江面阔得像一匹抖开的绸缎,平平整整地铺向两岸。以前那些“龇牙咧嘴”的礁石不见了,那个需要“赤膊拉纤”才能闯过去的险滩也不见了。江水温柔地拍着新增的护岸,发出细碎的声响,像是有人在轻轻翻着一本很厚很厚的书,一页一页,翻的都是从前的往事。

我站在原来峡口的位置,四下张望,试图辨认姨父他们当年拉纤走过的路。可哪里还认得出来呢?水平平的了,岸平平的了,那些石壁上被纤绳磨出的深深浅浅的痕迹、那些被“脚蹬手扒”磨出凹槽的乱石,全都沉在了几十米深的水下,像是被江水收藏起来的秘密。

江面上不时有机动船舶驶过,船身稳稳当当的,再无半点惊险的影子。它们不慌不忙,在水面划开一道道涟漪,转眼就没了踪迹。

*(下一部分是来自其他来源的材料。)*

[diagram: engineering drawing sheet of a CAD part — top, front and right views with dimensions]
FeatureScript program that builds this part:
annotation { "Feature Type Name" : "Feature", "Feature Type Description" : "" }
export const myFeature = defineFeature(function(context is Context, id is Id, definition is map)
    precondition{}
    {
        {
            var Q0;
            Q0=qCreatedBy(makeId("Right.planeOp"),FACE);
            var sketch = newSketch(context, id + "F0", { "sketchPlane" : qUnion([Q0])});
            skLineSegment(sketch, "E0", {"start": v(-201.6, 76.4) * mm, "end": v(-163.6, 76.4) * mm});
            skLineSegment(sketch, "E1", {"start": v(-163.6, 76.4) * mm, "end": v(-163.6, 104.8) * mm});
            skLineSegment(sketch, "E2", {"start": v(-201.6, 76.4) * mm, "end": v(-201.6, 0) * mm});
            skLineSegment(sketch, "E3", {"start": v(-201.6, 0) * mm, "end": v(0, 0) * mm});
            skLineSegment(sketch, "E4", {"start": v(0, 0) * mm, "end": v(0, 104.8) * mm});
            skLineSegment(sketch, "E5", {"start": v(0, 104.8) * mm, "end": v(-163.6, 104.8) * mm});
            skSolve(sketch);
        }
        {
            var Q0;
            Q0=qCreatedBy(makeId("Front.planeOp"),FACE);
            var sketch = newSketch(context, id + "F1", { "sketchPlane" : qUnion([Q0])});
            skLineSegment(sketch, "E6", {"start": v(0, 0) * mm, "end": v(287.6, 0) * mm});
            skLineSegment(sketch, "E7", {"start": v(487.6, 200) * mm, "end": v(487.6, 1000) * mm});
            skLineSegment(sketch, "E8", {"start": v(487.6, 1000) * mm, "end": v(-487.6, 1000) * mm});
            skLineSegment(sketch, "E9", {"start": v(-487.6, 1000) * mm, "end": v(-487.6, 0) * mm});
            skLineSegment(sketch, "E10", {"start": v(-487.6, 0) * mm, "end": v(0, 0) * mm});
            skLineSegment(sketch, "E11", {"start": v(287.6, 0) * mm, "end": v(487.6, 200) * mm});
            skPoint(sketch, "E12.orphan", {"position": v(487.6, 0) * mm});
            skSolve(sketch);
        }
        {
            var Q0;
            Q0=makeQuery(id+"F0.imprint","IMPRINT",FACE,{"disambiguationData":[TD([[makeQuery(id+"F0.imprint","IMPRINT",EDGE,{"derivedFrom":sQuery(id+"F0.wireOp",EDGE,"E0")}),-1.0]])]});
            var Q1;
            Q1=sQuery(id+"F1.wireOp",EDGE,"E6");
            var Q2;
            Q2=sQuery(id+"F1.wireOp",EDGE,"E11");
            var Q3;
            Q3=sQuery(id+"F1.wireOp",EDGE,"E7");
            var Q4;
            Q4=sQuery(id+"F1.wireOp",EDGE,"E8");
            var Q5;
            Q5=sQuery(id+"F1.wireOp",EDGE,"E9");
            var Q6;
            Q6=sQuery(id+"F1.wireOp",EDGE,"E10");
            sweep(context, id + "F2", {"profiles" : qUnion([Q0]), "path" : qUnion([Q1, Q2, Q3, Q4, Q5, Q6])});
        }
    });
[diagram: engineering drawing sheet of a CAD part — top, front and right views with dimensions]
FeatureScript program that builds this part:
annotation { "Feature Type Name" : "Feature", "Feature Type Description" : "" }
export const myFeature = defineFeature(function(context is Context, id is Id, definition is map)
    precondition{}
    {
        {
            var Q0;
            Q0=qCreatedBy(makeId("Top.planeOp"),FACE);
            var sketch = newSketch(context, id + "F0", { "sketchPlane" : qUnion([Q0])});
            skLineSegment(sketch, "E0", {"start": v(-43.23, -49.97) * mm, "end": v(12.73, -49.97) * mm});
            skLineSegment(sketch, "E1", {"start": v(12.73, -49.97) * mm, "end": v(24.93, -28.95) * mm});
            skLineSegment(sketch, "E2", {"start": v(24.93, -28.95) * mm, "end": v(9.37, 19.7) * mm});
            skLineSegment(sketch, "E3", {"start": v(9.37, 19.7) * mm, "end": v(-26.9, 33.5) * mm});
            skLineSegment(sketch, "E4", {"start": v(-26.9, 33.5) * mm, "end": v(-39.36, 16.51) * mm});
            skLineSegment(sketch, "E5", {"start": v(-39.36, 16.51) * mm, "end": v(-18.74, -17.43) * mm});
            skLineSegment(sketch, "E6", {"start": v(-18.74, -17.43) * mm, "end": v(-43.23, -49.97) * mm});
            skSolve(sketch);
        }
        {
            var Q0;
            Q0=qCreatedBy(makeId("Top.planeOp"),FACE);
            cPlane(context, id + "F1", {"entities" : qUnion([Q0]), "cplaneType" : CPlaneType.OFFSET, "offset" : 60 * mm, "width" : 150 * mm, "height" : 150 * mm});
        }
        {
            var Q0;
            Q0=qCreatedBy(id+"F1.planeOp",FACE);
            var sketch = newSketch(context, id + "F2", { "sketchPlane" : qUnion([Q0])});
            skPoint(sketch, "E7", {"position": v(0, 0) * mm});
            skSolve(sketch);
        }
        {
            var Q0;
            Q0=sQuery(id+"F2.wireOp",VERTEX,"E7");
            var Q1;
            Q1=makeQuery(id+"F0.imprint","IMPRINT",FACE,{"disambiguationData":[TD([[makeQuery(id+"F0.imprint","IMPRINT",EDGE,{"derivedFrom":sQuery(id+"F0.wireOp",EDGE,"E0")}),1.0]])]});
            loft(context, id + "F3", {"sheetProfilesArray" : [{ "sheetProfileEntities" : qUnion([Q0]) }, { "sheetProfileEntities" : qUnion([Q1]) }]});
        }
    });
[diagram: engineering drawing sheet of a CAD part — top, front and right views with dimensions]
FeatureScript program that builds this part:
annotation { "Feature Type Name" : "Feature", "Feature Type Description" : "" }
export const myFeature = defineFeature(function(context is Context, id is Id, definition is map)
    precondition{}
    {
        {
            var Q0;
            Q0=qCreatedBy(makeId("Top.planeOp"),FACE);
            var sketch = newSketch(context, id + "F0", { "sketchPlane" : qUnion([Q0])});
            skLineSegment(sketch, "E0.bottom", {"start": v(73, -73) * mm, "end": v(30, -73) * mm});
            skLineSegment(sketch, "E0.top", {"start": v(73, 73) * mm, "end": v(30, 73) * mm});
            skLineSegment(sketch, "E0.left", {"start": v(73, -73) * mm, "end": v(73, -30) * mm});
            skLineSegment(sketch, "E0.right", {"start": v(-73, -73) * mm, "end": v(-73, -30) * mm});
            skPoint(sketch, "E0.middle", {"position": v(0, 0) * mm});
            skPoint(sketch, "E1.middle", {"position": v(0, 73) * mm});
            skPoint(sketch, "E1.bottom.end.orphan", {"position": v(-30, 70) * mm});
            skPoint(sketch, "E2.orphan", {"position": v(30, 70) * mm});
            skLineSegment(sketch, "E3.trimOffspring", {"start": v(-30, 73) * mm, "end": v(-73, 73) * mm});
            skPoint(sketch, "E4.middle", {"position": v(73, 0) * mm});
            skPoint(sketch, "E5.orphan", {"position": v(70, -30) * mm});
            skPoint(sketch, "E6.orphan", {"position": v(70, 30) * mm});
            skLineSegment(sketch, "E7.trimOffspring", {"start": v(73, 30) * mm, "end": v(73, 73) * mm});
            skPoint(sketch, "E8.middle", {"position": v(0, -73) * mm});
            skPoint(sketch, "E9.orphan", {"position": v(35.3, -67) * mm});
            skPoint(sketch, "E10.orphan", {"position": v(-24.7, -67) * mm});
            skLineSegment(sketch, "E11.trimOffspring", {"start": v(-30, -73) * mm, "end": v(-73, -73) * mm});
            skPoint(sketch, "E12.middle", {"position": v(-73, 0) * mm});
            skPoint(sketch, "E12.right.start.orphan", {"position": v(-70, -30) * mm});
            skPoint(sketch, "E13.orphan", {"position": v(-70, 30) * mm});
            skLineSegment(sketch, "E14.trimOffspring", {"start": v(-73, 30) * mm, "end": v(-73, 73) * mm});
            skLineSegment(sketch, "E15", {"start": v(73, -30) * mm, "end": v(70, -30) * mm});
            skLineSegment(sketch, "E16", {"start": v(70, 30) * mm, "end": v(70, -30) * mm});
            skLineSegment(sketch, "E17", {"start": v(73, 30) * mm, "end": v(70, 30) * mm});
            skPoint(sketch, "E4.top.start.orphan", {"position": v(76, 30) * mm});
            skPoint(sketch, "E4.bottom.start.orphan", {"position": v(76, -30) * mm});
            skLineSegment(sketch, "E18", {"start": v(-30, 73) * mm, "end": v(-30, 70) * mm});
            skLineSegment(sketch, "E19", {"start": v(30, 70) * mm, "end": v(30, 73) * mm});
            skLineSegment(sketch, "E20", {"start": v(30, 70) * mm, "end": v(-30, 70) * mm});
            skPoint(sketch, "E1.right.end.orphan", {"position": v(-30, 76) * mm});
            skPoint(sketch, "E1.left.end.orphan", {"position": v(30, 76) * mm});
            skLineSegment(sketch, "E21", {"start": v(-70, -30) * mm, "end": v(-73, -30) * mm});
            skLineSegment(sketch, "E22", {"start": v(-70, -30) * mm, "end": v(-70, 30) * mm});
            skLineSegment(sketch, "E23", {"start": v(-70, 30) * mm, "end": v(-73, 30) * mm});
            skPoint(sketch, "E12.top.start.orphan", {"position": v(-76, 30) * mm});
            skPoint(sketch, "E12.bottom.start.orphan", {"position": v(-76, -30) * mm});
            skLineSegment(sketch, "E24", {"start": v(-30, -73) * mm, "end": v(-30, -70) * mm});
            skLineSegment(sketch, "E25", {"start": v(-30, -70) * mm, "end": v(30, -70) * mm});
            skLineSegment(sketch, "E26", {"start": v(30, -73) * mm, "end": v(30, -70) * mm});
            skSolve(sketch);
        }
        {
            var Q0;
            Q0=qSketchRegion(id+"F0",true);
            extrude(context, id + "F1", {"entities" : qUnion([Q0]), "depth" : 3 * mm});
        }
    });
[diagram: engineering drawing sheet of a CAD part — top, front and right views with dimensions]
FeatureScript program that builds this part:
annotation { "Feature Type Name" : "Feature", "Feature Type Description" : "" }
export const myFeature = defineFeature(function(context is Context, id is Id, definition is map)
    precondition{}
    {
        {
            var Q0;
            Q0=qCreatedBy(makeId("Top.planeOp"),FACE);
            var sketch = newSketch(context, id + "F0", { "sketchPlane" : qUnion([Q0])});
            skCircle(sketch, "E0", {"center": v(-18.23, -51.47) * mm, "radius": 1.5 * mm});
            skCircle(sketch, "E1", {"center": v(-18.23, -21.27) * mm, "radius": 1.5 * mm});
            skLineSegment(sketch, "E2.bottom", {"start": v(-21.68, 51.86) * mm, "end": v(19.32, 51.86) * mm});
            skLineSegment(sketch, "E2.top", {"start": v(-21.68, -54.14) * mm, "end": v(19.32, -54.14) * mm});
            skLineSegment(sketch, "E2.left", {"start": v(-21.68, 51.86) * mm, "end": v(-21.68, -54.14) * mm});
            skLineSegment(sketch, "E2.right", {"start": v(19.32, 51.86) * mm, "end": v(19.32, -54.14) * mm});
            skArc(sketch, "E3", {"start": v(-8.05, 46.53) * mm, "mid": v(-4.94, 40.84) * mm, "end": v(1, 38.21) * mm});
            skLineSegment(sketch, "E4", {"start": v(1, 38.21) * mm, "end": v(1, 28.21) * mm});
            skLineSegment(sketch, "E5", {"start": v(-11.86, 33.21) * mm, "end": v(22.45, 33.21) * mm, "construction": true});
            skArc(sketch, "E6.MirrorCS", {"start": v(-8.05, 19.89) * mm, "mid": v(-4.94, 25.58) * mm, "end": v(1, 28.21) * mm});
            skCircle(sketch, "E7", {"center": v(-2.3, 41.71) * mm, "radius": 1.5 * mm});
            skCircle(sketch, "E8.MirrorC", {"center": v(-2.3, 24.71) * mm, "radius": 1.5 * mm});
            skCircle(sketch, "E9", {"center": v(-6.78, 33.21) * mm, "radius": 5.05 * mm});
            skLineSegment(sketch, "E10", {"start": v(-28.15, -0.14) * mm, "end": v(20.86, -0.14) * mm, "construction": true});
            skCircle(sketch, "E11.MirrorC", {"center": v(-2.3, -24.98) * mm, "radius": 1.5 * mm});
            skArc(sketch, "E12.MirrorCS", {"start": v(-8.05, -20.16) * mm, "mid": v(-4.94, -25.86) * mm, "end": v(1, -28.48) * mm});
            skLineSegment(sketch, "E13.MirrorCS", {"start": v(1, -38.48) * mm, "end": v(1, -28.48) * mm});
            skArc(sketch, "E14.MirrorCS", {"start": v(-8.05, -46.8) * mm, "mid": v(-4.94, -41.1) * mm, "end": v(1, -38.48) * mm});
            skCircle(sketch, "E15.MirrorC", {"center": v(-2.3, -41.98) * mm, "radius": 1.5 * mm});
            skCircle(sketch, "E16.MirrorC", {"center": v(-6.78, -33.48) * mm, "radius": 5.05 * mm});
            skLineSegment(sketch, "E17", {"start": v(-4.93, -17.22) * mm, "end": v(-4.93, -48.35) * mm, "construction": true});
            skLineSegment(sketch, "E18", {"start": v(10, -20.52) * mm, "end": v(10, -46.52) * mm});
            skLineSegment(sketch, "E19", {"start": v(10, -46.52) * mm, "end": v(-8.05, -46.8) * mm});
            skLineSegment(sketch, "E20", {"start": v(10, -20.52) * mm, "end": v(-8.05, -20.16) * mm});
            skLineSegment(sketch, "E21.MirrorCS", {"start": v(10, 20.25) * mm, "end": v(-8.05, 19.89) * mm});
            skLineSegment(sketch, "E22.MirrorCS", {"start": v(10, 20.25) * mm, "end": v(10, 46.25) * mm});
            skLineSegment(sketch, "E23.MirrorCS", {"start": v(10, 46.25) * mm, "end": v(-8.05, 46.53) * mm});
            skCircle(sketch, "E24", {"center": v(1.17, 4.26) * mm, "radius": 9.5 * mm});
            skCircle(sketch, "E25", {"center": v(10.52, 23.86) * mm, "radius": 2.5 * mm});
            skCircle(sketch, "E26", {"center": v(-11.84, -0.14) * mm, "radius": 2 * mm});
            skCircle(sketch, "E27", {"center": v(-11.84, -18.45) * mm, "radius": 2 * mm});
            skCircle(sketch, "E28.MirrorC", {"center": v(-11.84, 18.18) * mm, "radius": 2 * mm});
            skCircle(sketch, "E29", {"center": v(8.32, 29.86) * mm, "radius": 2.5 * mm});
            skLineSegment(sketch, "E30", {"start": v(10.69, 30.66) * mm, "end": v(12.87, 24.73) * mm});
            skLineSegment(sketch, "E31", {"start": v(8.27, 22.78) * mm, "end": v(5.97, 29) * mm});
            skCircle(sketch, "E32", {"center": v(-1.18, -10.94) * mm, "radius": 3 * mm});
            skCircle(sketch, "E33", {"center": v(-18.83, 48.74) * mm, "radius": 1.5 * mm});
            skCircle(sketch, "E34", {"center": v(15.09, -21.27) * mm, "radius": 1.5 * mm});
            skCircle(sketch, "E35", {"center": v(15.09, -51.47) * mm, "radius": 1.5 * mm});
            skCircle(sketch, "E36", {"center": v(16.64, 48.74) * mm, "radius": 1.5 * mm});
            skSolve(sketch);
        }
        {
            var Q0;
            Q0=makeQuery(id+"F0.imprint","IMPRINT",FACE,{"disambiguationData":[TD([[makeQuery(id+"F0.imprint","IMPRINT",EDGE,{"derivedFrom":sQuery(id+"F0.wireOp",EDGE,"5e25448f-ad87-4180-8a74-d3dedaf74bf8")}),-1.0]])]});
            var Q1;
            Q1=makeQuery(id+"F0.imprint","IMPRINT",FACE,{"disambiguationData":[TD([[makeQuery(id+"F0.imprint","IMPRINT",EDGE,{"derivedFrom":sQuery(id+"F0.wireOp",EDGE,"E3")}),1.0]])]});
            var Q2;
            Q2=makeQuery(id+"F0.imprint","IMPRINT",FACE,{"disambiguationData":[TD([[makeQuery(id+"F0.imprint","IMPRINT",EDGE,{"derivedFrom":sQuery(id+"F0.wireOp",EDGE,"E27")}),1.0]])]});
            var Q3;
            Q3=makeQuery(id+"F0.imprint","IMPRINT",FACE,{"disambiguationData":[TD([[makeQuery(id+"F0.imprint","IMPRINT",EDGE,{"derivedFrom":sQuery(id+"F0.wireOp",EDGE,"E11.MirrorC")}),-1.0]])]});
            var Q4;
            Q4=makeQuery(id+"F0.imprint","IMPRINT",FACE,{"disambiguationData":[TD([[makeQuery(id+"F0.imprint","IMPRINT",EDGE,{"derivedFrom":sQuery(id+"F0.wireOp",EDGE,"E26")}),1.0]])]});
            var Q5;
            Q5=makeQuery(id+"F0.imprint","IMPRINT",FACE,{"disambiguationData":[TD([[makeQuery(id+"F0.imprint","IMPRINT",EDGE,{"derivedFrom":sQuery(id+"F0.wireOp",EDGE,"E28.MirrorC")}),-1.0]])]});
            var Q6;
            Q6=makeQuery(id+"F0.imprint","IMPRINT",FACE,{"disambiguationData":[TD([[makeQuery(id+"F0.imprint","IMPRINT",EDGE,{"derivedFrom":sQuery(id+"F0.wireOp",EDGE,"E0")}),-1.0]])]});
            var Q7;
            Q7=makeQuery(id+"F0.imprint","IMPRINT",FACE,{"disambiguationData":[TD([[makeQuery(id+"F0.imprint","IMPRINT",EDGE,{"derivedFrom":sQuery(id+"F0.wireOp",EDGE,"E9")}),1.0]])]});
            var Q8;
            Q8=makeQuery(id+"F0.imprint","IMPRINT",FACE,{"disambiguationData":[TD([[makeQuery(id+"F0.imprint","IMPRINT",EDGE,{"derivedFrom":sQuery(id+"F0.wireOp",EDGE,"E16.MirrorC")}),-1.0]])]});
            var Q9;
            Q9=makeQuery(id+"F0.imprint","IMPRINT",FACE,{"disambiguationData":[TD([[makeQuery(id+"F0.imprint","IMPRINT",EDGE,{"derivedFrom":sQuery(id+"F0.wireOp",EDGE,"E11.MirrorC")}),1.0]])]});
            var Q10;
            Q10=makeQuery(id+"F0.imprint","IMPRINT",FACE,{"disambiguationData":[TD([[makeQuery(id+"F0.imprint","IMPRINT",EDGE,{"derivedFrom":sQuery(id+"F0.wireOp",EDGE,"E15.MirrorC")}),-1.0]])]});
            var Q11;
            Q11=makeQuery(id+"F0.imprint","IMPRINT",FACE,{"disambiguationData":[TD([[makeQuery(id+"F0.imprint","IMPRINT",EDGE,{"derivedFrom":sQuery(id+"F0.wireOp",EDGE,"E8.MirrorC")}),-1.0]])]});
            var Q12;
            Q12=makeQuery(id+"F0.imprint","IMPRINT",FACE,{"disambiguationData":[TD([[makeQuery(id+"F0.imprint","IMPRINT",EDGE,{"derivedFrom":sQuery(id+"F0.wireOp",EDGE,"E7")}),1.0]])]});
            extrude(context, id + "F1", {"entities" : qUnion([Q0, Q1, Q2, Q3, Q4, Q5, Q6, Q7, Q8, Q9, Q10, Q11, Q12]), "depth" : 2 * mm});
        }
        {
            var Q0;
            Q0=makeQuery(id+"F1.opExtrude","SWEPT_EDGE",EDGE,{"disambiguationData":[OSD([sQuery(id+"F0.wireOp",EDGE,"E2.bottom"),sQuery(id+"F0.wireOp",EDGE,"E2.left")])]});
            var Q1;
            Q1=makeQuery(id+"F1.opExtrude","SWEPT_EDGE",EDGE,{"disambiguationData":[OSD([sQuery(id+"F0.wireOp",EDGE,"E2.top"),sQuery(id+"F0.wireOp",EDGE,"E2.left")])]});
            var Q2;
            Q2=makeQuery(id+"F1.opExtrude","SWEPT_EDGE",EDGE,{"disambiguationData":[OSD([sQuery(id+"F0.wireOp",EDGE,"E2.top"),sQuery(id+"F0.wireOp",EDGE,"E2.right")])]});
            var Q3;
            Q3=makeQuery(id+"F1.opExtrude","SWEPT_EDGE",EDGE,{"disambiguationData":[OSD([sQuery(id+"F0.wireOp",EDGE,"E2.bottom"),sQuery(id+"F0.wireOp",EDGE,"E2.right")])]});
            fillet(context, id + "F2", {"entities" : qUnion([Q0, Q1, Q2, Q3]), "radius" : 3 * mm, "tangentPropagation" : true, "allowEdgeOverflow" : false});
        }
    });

今年春天,我陪姨父再次去巴阳峡边,看蓄水后形成的“巴阳画廊”。两岸青山倒映在“潮平两岸阔”的水面上,像是谁用水墨轻轻皴染出来的一幅长卷,风景是美的,美得安静,美得让人说不出心里的爽。

已八十高龄的姨父站在岸边,望着这熟悉又陌生的巴阳峡,情不自禁地挺直了腰板,像年轻时那样,从喉咙深处迸出一声声苍劲而有力的川江号子——

脚蹬石头(嗨哧嗨哧)

手扒沙(哎,嗨哧嗨哧)

背上纤绳(嗨哧嗨哧)

把船拉(呀,嗨哧嗨哧)……

那一刻,我看见姨父浑浊的眼睛里映着亮晶晶的东西。那不是泪影,是一条江的倒影,是一道峡的沉影。